— Aufgabenstellung —
Zitieren Sie aus dem Textauszug wörtlich die Passage, die mit „Ein Mann begibt“ beginnt und mit „Land, nach Osten.“ endet.

— Textauszug —
"Philosphieren heißt sterben lernen" (Montaigne) - ein passender Untertitel zu Renoldners "Roman". (DR)
Ein Mann begibt sich ans Wasser und plant in aller Ruhe, seinem Leben ein Ende zu setzen. Kein Drama scheint der Auslöser dieses Entschlusses gewesen zu sein. Vielleicht eine Midlife-Crisis? Darauf deutet folgender Absatz hin:
"Die große Liebe: Vorbei. Die kleinen Ziele: Erreicht. Die großen Ziele: Unerreichbar. Stehst du an einem Punkt, den du als Scheitelpunkt erlebst. Du hast keinen Gipfel erreicht, weil mit dem Erreichen kein Sieg und keine Freude verbunden sind."
In einer regnerischen Nacht begegnen wir dem Mann wieder - träumend, gestorben? Begleitet von einer Schnecke, die er auf der Schulter trägt, wandert er über Land, nach Osten.

— Inhalt des Datensatzes —

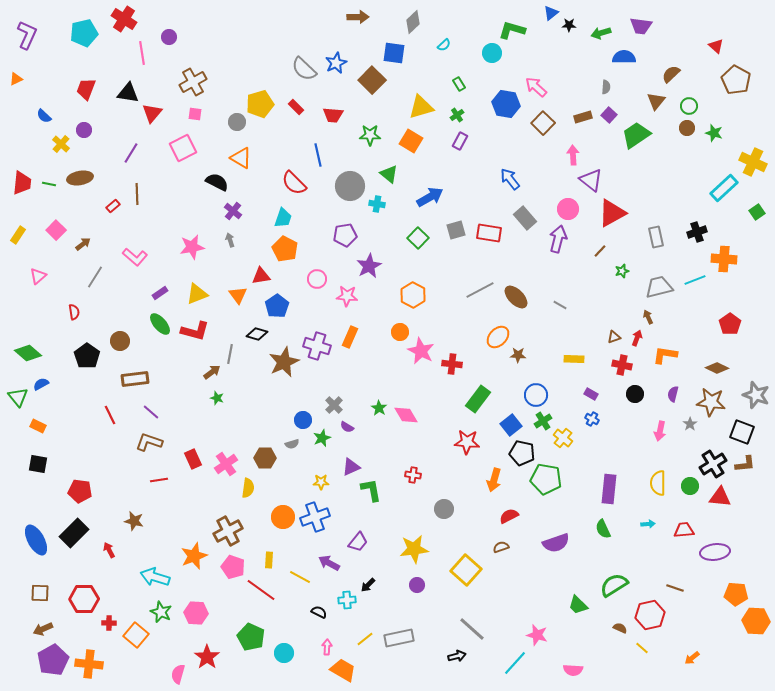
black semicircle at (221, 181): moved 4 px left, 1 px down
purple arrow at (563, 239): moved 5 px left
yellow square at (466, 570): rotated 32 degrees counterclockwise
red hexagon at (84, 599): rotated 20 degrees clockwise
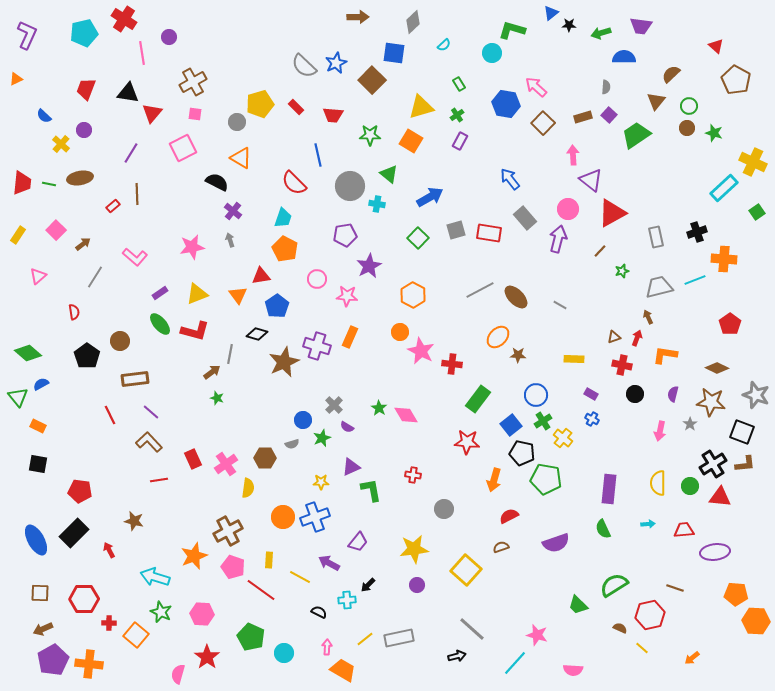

— Erwartete Lösung —
Ein Mann begibt sich ans Wasser und plant in aller Ruhe, seinem Leben ein Ende zu setzen. Kein Drama scheint der Auslöser dieses Entschlusses gewesen zu sein. Vielleicht eine Midlife-Crisis? Darauf deutet folgender Absatz hin:
"Die große Liebe: Vorbei. Die kleinen Ziele: Erreicht. Die großen Ziele: Unerreichbar. Stehst du an einem Punkt, den du als Scheitelpunkt erlebst. Du hast keinen Gipfel erreicht, weil mit dem Erreichen kein Sieg und keine Freude verbunden sind."
In einer regnerischen Nacht begegnen wir dem Mann wieder - träumend, gestorben? Begleitet von einer Schnecke, die er auf der Schulter trägt, wandert er über Land, nach Osten.